What you need to do: Exactly as they stand, set down all of the records again.

Source material:
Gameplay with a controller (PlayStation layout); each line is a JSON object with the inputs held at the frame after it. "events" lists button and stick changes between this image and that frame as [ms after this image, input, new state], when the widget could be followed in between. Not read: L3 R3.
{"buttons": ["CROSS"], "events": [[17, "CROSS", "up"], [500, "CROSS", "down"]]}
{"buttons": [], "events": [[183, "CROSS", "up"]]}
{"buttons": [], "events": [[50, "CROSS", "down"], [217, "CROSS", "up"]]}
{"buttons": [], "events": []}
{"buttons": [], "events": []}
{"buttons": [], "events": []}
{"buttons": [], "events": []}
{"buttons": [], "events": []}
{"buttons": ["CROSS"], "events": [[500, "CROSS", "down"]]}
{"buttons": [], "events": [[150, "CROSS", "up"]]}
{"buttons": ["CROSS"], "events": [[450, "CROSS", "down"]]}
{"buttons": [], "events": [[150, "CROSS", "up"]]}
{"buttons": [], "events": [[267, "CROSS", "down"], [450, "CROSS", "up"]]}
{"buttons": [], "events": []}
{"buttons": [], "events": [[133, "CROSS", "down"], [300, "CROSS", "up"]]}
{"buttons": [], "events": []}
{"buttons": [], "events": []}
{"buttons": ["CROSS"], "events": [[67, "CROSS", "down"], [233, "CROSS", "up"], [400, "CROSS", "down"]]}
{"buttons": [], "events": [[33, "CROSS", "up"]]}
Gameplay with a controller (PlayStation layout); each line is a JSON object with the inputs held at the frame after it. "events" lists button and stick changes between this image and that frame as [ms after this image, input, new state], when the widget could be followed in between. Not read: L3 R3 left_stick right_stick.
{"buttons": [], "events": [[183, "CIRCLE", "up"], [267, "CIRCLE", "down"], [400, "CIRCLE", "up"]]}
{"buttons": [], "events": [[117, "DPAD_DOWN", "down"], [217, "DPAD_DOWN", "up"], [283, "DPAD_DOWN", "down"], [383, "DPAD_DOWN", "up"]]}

Answer space:
Gameplay with a controller (PlayStation layout); each line is a JSON object with the inputs held at the frame after it. "events" lists button and stick changes between this image and that frame as [ms after this image, input, new state], when the widget could be followed in between. Not read: L3 R3.
{"buttons": ["CROSS"], "events": [[17, "CROSS", "up"], [500, "CROSS", "down"]]}
{"buttons": [], "events": [[183, "CROSS", "up"]]}
{"buttons": [], "events": [[50, "CROSS", "down"], [217, "CROSS", "up"]]}
{"buttons": [], "events": []}
{"buttons": [], "events": []}
{"buttons": [], "events": []}
{"buttons": [], "events": []}
{"buttons": [], "events": []}
{"buttons": ["CROSS"], "events": [[500, "CROSS", "down"]]}
{"buttons": [], "events": [[150, "CROSS", "up"]]}
{"buttons": ["CROSS"], "events": [[450, "CROSS", "down"]]}
{"buttons": [], "events": [[150, "CROSS", "up"]]}
{"buttons": [], "events": [[267, "CROSS", "down"], [450, "CROSS", "up"]]}
{"buttons": [], "events": []}
{"buttons": [], "events": [[133, "CROSS", "down"], [300, "CROSS", "up"]]}
{"buttons": [], "events": []}
{"buttons": [], "events": []}
{"buttons": ["CROSS"], "events": [[67, "CROSS", "down"], [233, "CROSS", "up"], [400, "CROSS", "down"]]}
{"buttons": [], "events": [[33, "CROSS", "up"]]}
Gameplay with a controller (PlayStation layout); each line is a JSON object with the inputs held at the frame after it. "events" lists button and stick changes between this image and that frame as [ms after this image, input, new state], when the widget could be followed in between. Not read: L3 R3 left_stick right_stick.
{"buttons": [], "events": [[183, "CIRCLE", "up"], [267, "CIRCLE", "down"], [400, "CIRCLE", "up"]]}
{"buttons": [], "events": [[117, "DPAD_DOWN", "down"], [217, "DPAD_DOWN", "up"], [283, "DPAD_DOWN", "down"], [383, "DPAD_DOWN", "up"]]}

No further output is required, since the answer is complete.